Why do crops need nitrogen?
Nitrogen helps boost crop yield and has been used for around a century in the agricultural industry, helping feed the world’s growing population. Despite its good intention, large quantities of the chemical used when farming often leak into river systems and disrupt their delicate ecological balance. When combined with vehicle fumes in the air, nitrogen can also create dangerous air pollutants for human health and contribute to climate change.
Why is pee a better replacement?
Many times the weight in urine would be needed to provide the same nutrients to the crops as synthetic nitrogen sources, however, the more positive environmental impact outweighs this negative.

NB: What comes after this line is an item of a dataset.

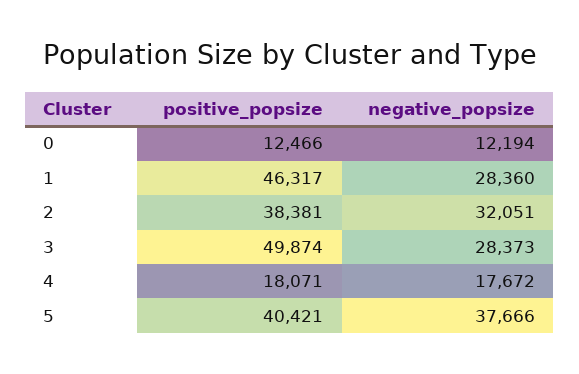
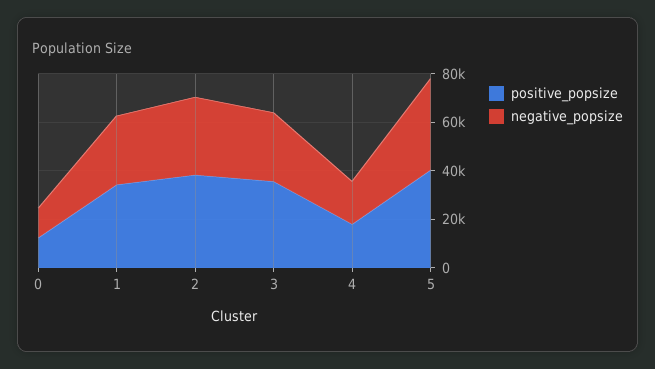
positive_popsize, 1: 46317 -> 35000
positive_popsize, 3: 49874 -> 35000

The reduction in greenhouse gasses from reducing nitrogen production and urine sanitation practices would make a big dent in global emissions. A 2020 UN study found global wastewater could offset 13 percent of the world’s total demand for nitrogen, potassium, and phosphorus in the agricultural industry.
The future is pee
Diversion of pee from our bodies to the fields would require a complicated change in our toilets and sewage system itself. Research investigating exactly how this could work was originally conducted in Sweden in the 1990s in a selection of eco-villages. Since then, countries such as Germany, South Africa, India, Switzerland, Mexico, Ethiopia, France, and the U.S. have also carried out projects following the same lead.
“It takes a long time to introduce ecological innovations and especially an innovation such as urine separation which is very radical,” said Tove Larsen, a researcher at Switzerland’s Eawag aquatic research institute.
However, the future of pee is bright! Worldwide research looking into the practicalities of this solution is being carried out, with a new Swiss model looking particularly promising.